Cependant, le côté classique du film s'arrête là, car l'histoire se déroule en 1970 avec son ambiance psychédélique, et provient de l'esprit très particulier du romancier Thomas Pynchon, connu pour son œuvre dense et complexe. Cette enquête n'est d'ailleurs qu'un prétexte pour nous montrer la fin du Flower Power. Nous sommes au moment où l'Amérique insouciante des années 60 se réveille avec la gueule de bois. Une vague de paranoïa s'abat sur le pays avec les événements liés à Charles Manson ou à la mort de Martin Luther King. Tout le monde voit des complots partout et l'utopie hippie se brise sur le mur de la réalité, avec le retour des conservateurs, sa transformation en « machine à fric », et ses propres excès.

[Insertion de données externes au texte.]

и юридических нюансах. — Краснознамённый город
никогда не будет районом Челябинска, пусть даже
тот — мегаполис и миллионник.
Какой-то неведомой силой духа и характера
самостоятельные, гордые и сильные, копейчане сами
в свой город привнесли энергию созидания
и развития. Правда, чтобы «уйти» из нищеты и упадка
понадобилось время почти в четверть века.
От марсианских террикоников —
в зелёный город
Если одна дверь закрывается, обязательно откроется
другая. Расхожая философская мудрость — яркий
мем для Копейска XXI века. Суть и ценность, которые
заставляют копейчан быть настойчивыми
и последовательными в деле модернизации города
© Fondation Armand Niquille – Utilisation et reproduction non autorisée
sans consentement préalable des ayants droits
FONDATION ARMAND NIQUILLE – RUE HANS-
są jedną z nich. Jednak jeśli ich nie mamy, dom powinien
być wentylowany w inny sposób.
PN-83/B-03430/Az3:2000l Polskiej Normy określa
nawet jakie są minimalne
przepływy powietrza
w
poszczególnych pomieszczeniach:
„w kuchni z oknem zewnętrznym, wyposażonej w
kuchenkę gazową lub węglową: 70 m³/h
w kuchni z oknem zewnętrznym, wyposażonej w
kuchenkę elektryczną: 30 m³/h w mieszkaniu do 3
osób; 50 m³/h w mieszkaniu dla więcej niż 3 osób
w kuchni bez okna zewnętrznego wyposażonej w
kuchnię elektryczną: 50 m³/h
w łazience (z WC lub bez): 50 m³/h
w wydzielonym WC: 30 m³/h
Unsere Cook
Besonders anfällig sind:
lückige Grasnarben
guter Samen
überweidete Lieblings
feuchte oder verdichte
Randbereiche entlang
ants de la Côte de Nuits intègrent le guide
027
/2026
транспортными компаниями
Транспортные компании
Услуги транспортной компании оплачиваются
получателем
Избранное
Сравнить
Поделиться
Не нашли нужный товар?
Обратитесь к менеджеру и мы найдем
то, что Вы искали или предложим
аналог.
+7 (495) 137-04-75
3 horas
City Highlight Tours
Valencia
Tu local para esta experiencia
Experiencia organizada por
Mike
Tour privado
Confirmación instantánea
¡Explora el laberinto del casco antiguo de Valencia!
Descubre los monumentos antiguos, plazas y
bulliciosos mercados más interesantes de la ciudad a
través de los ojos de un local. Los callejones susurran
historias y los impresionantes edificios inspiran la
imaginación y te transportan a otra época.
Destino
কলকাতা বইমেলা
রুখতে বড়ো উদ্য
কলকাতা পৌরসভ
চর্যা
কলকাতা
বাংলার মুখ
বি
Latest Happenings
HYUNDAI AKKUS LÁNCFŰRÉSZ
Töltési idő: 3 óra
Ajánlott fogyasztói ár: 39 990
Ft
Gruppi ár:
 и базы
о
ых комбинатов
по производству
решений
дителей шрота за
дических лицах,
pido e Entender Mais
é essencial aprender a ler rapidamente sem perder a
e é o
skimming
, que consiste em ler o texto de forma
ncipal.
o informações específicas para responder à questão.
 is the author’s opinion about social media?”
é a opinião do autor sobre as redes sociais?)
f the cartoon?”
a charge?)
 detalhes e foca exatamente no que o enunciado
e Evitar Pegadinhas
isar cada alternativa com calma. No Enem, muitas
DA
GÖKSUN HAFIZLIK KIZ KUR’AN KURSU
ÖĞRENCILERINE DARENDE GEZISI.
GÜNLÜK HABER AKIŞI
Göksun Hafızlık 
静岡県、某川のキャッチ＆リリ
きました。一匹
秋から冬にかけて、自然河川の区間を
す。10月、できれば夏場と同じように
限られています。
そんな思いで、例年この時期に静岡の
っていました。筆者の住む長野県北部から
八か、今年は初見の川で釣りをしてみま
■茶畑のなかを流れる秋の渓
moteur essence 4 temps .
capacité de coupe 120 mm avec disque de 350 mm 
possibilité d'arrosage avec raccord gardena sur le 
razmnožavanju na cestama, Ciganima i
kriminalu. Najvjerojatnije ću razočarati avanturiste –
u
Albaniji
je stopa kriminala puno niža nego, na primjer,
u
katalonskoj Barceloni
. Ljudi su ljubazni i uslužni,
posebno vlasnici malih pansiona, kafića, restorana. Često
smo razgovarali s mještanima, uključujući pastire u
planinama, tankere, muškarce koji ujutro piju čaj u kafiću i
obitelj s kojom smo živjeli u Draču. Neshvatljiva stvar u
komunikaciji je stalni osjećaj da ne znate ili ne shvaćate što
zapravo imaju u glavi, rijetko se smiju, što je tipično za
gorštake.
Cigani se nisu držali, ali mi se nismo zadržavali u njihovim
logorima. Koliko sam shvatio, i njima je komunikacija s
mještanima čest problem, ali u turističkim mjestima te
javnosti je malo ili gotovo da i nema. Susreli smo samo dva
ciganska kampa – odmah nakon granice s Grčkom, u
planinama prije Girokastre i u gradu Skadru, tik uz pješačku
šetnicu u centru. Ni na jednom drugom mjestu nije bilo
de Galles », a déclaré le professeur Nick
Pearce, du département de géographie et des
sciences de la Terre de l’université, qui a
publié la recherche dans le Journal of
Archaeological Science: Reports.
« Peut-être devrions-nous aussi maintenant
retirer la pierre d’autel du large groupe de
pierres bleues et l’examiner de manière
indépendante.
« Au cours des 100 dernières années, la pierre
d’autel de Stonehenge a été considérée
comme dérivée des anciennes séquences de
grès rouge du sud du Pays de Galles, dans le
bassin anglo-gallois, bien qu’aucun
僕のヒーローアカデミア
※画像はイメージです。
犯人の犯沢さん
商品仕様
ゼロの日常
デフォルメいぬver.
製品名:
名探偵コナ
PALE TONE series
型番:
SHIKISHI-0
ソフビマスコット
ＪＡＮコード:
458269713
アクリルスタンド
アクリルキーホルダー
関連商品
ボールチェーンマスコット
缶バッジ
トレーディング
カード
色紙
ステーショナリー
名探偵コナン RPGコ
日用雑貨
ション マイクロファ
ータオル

Dès lors, Inherent Vice est avant tout une oeuvre ésotérique. Chaque personnage, joué par une magnifique galerie d'acteurs, et mention spéciale à Joaquin Phoenix et Josh Brolin qui portent le film, représente une facette de l'époque. On a le hippie souhaitant faire survivre ses idéaux, le patriote américain recherchant le respect perdu, ou le jeune idéaliste piégé dans la drogue et les cabales politiques. Mais les allégories les plus intéressantes restent la femme fatale, représentant le « vice propre » de toute entreprise humaine, et le personnage du promoteur immobilier, incarnation des dérives de la contre-culture et de sa conversion plus tard au libéralisme. Tous ces personnages se retrouvent alors dans cette histoire à tiroirs compliquée et brumeuse, à l'image de notre héros drogué et paumé dans le brouillard de L.A..
Paul Thomas Anderson nous propulse donc dans cette œuvre déroutante, filmant ce trip de façon réaliste, à l'inverse du baroque Las Vegas Parano, traitant aussi de la fin de la contre-culture. Tout au long du film, nous nous demandons si ce que nous voyons est bien réel, ou bien les bouffées hallucinatoires provoquées par cette période trouble. L'exercice est difficile, et explique en quoi Inherent Vice est typiquement un film, qu'on peut soit apprécier, soit détester. Certains rentreront dans cette défonce, d'autres non, ça ne se commande pas.
Finalement à la sortie de ce trip, si Paul Thomas Anderson nous restitue très bien l'atmosphère psychédélique et paranoïaque de 1970, il se perd avec un film qui n'en finit pas en digressions et en conclusions. On reste malheureusement ainsi sur sa faim, avec une dernière partie bien trop longue et qui tombe à plat. Dommage, pour ce qui aurait pu être un excellent mélange entre Chinatown et Las Vegas Parano, puis qui fait aussi écho à notre époque.